His failure to provide a blood sample at Monte Carlo, where he was knocked out in the first round, constituted a dope test failure, said the ITF, despite the player's insistence that he was under stress at the time.
"The tribunal determined that he is suspended from participation for a period of 18 months, and so ending at midnight on 24 January 2015," added the statement.
Troicki, who is currently at 53 in the world, reached a career high 12 in 2011 and has won $4.5 million (3.4 million euros) in prize money.
His only tour title came in 2010 when he captured the Moscow indoors event.
That same year, he won the decisive fifth and final rubber against France as Serbia claimed the Davis Cup for the first time.
Troicki was playing at the Umag claycourt event in Croatia on Thursday where he was beaten 6-0, 6-4 in the second round by Spanish veteran Tommy Robredo.
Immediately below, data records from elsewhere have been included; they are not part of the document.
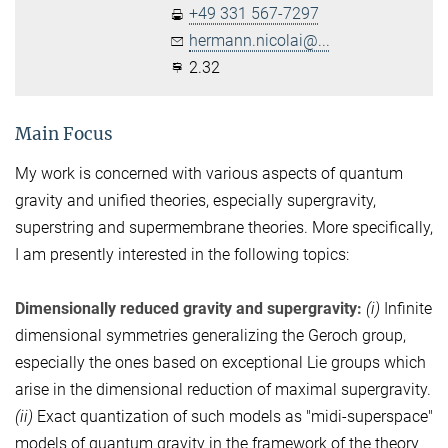
+49 331 567-7297
hermann.nicolai@...
2.32
Main Focus
My work is concerned with various aspects of quantum
gravity and unified theories, especially supergravity,
superstring and supermembrane theories. More specifically,
I am presently interested in the following topics:
Dimensionally reduced gravity and supergravity:
(i)
Infinite
dimensional symmetries generalizing the Geroch group,
especially the ones based on exceptional Lie groups which
arise in the dimensional reduction of maximal supergravity.
(ii)
Exact quantization of such models as "midi-superspace"
models of quantum gravity in the framework of the theory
His best results in 2013 have all come on clay with quarter-final runs in Bucharest, Munich and Dusseldorf.
Troicki is the third tennis player caught up in doping violations in 2013.
In May, Brazil's Fernando Romboli, the world number 693, was handed an eight and a half month ban for testing positive for the banned diuretics, furosemide and hydrochlorothiazide.
Czech player Barbora Zahlavova Strycova was banned for six months in February after testing positive for sibutramine, a substance found in a weight-loss product.
The former world number 39, now at 120, failed a drugs test at the Luxembourg Open in October last year.
In March this year, the ITF announced that the sport would follow the example set by cycling and introduce biological passports.